Le Maître et Seigneur ne tardera pas à affronter les forces hostiles. Ceux qui sont supposés le reconnaître vont le rejeter, trop enfermés dans leurs certitudes et leurs traditions, trop apeurés de perdre une autorité de polichinelle, trop compromis pour accepter la nouveauté, la vérité, la beauté, trop occupés pour accueillir l’amour. Ils rejetteront l’Envoyé, le Messie, le Roi. Cette ‘Semaine Sainte’ va nous montrer tous les méandres du cœur humain et son péché, son orgueil, sa bassesse. C’est une leçon de vie mais aussi une leçon de sagesse car, de fait, cette ‘Semaine Sainte’ va surtout nous montrer la miséricorde divine et la vérité de son amour.

Homme des douleurs : le Roi s’avance vers son trône mais son trône est une croix. Trône dérisoire mais combien symbolique. Trône de douleur mais combien salvifique. Trône de gloire mais combien véridique. Alors que nous nous rebutons devant la douleur, cette douleur insupportable et inhumaine, voilà qu’elle nous est présentée comme un passage obligé, un moment de vérité, un pas dans la confiance. La beauté humaine se laisse percevoir à travers ce moment dramatique !

Beauté du Fils : le Fils en croix est le ‘plus beau des enfants des hommes’, la vérité suprême, la force divine, la victoire de l’amour. Est-ce possible de voir le Beau dans cet homme en souffrance ? Le même qui a été transfiguré sur la Montagne, le voici reluisant de vérité sur la croix. C’est le même Seigneur, le Maître, le Roi : « Jésus de Nazareth, roi des juifs » (Mat 27, 37 ; Luc 23, 38). Saurons-nous dépasser la dramatique de ce moment pour rejoindre son âme, percevoir son être et toucher le divin ? La Beauté est là, devant nous, c’est le Fils du Dieu d’amour, lumineux d’Esprit Saint.

  1. 3. Conclusion : une semaine pour entrer dans le mystère.

Les Rameaux sont difficiles à vivre : de la joie suivie de la douleur.
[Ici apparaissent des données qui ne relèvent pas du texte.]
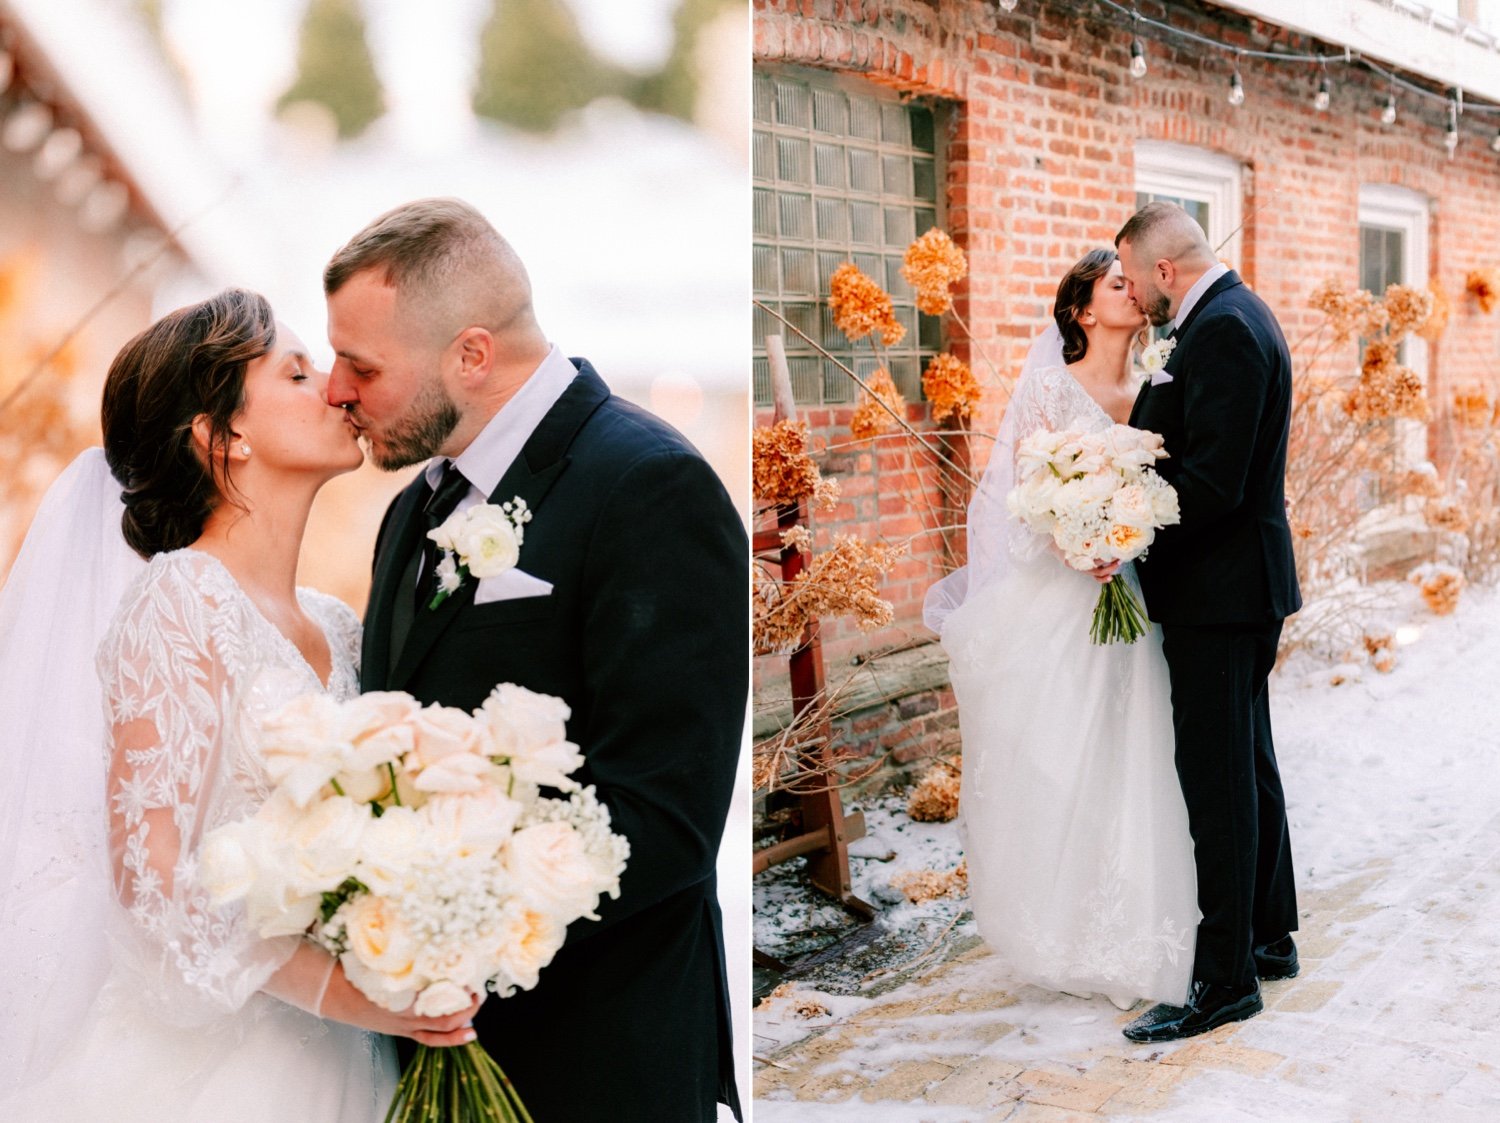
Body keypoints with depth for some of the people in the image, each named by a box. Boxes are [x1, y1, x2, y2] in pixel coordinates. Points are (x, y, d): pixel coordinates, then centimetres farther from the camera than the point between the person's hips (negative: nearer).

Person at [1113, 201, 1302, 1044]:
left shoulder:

Une lecture joyeuse suivie d’une lecture dramatique de la Passion. Le Roi entre à Jérusalem pour rejoindre son trône, la croix !

Les Rameaux nous introduisent dans le mystère du Fils, sa beauté toute divine, sa profondeur toute humaine, son existence tout amour. Ils présentent le drame du Père par le don du Fils dans la force de l’Esprit. Cette dramatique humaine devient le drame divin, l’Œuvre de la Très Sainte Trinité, le plus beau témoignage de l’amour trinitaire. Entrons donc dans ce mystère d’amour.